If the technologies of XDR are not a single segment, are they deployed as a platform? Again, it depends. As before, part of the definition of a platform is the functional interoperability of its components. This interoperability may be technological; the components may integrate to greater or lesser degrees. Also as before, this may not require its components to be delivered by a single provider; multiple vendors can partner or otherwise coordinate to deliver a complementary set of capabilities. With XDR, however, the inherent handing-off of some of this effort to an external entity has aligned nicely with the business model of managed security service providers. Managed threat detection and response offers comprehensive threat detection and response capabilities as a managed service, where the integration of process reflects the nature of an attack, its mitigation in response, and follow-up steps for containment, resolution, and hardening against future attacks. XDR fits the services opportunity like a glove; even the acronym allows for it.
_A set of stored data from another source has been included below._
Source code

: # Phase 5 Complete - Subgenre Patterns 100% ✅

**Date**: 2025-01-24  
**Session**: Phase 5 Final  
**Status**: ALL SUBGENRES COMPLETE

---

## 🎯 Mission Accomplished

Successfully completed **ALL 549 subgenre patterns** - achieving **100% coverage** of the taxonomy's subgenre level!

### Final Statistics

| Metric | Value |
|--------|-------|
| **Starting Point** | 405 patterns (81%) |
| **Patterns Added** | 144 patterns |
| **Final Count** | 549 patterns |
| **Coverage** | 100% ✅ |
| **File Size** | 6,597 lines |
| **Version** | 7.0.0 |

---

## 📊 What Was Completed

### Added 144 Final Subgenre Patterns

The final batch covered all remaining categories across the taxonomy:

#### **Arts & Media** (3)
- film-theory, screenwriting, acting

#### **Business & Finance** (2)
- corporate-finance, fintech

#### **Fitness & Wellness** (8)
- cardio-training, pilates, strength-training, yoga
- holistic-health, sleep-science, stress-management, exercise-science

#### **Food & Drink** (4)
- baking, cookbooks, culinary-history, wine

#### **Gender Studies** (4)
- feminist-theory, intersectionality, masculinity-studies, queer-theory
So what's the impact of COVID-19 on XDR? Consider that many detective technologies – particularly in the network – have relied heavily, if not exclusively, on deployment within the traditional enterprise environment, deployed via network infrastructure the enterprise owns or operates within and between its own facilities. What does the shift toward IT as a service mean for network threat detection, and where can organizations regain telemetry that could be lost through such moves? Might the contributing technologies of SASE have a role to play in the evolution of XDR beyond the traditional enterprise?
These questions and more will motivate much of our research going forward, as trends (both long- and short-term) continue to reinforce each other in forging an overhaul of enterprise cybersecurity as we have known it.